• _Job_
Could you transcribe every record below exactly, leaving out any pictures?

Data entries

-------------------------

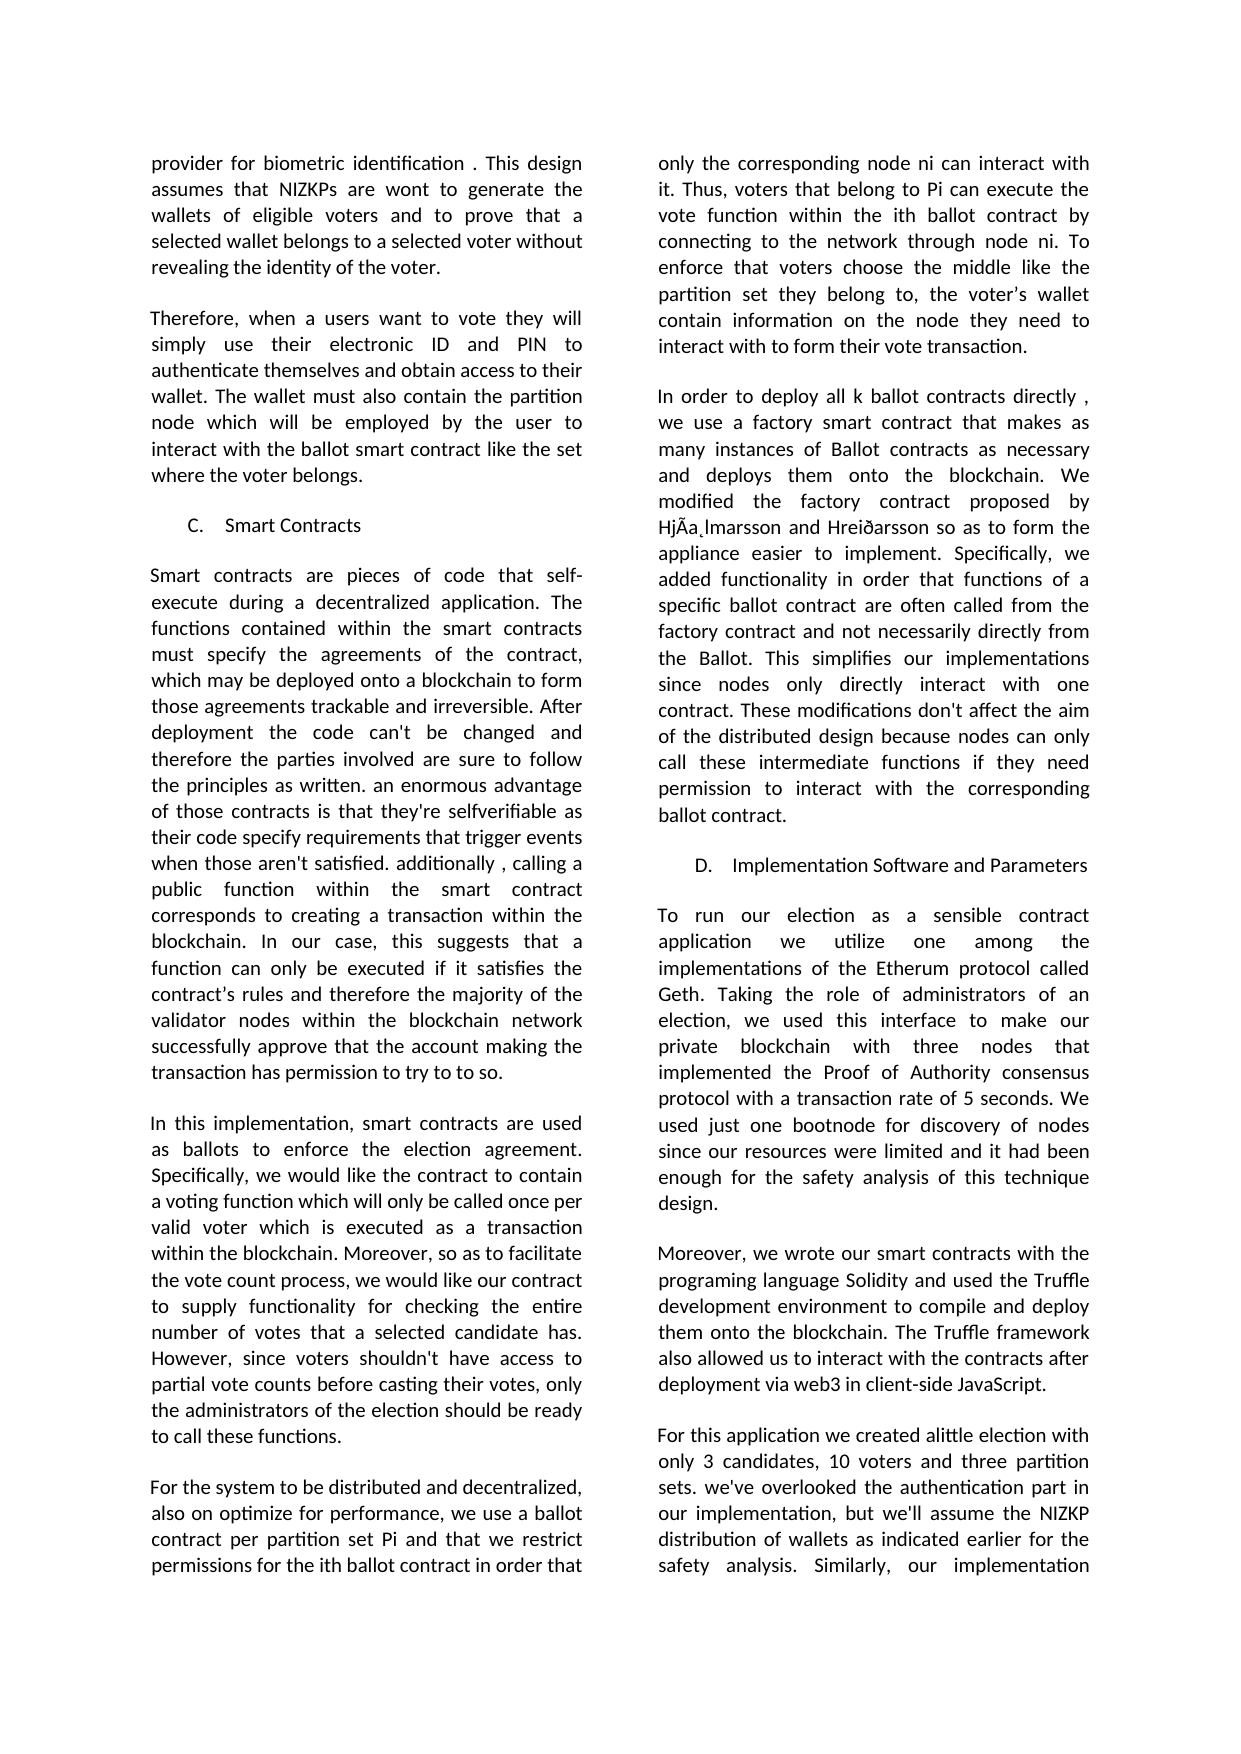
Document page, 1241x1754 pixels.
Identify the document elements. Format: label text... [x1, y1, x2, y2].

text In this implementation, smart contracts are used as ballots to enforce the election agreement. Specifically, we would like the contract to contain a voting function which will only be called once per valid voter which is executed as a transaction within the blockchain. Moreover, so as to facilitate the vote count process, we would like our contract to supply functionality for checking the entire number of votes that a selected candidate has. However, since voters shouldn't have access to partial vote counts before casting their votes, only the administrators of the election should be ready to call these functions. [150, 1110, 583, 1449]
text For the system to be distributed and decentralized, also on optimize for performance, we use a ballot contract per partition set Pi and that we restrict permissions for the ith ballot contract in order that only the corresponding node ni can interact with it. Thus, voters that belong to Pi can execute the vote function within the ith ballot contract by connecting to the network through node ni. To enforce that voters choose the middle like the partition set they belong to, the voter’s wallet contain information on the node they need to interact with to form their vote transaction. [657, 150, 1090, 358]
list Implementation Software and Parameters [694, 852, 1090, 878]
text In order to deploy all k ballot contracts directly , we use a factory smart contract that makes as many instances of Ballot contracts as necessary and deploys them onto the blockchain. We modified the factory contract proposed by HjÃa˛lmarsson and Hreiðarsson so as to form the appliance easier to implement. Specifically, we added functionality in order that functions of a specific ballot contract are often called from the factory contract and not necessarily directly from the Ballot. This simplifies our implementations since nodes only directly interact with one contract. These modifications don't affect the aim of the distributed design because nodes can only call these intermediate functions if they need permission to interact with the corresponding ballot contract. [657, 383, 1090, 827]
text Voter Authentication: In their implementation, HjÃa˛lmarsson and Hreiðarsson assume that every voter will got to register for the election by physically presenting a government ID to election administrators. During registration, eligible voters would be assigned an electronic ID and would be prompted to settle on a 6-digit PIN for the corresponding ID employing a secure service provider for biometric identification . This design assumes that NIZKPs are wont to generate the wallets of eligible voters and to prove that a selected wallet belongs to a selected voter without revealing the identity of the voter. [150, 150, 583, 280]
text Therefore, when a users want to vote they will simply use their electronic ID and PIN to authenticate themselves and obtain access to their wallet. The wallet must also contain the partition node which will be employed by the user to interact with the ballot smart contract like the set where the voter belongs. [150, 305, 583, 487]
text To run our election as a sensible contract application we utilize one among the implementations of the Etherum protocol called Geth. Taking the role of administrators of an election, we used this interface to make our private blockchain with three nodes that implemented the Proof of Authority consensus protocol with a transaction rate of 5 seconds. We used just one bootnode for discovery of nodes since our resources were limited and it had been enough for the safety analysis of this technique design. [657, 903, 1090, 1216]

-------------------------

• _Expected answer_
Document page, 1241x1754 pixels.
Identify the document elements. Format: label text... [x1, y1, x2, y2].

text In this implementation, smart contracts are used as ballots to enforce the election agreement. Specifically, we would like the contract to contain a voting function which will only be called once per valid voter which is executed as a transaction within the blockchain. Moreover, so as to facilitate the vote count process, we would like our contract to supply functionality for checking the entire number of votes that a selected candidate has. However, since voters shouldn't have access to partial vote counts before casting their votes, only the administrators of the election should be ready to call these functions. [150, 1110, 583, 1449]
text For the system to be distributed and decentralized, also on optimize for performance, we use a ballot contract per partition set Pi and that we restrict permissions for the ith ballot contract in order that only the corresponding node ni can interact with it. Thus, voters that belong to Pi can execute the vote function within the ith ballot contract by connecting to the network through node ni. To enforce that voters choose the middle like the partition set they belong to, the voter’s wallet contain information on the node they need to interact with to form their vote transaction. [657, 150, 1090, 358]
list Implementation Software and Parameters [694, 852, 1090, 878]
text In order to deploy all k ballot contracts directly , we use a factory smart contract that makes as many instances of Ballot contracts as necessary and deploys them onto the blockchain. We modified the factory contract proposed by HjÃa˛lmarsson and Hreiðarsson so as to form the appliance easier to implement. Specifically, we added functionality in order that functions of a specific ballot contract are often called from the factory contract and not necessarily directly from the Ballot. This simplifies our implementations since nodes only directly interact with one contract. These modifications don't affect the aim of the distributed design because nodes can only call these intermediate functions if they need permission to interact with the corresponding ballot contract. [657, 383, 1090, 827]
text Voter Authentication: In their implementation, HjÃa˛lmarsson and Hreiðarsson assume that every voter will got to register for the election by physically presenting a government ID to election administrators. During registration, eligible voters would be assigned an electronic ID and would be prompted to settle on a 6-digit PIN for the corresponding ID employing a secure service provider for biometric identification . This design assumes that NIZKPs are wont to generate the wallets of eligible voters and to prove that a selected wallet belongs to a selected voter without revealing the identity of the voter. [150, 150, 583, 280]
text Therefore, when a users want to vote they will simply use their electronic ID and PIN to authenticate themselves and obtain access to their wallet. The wallet must also contain the partition node which will be employed by the user to interact with the ballot smart contract like the set where the voter belongs. [150, 305, 583, 487]
text To run our election as a sensible contract application we utilize one among the implementations of the Etherum protocol called Geth. Taking the role of administrators of an election, we used this interface to make our private blockchain with three nodes that implemented the Proof of Authority consensus protocol with a transaction rate of 5 seconds. We used just one bootnode for discovery of nodes since our resources were limited and it had been enough for the safety analysis of this technique design. [657, 903, 1090, 1216]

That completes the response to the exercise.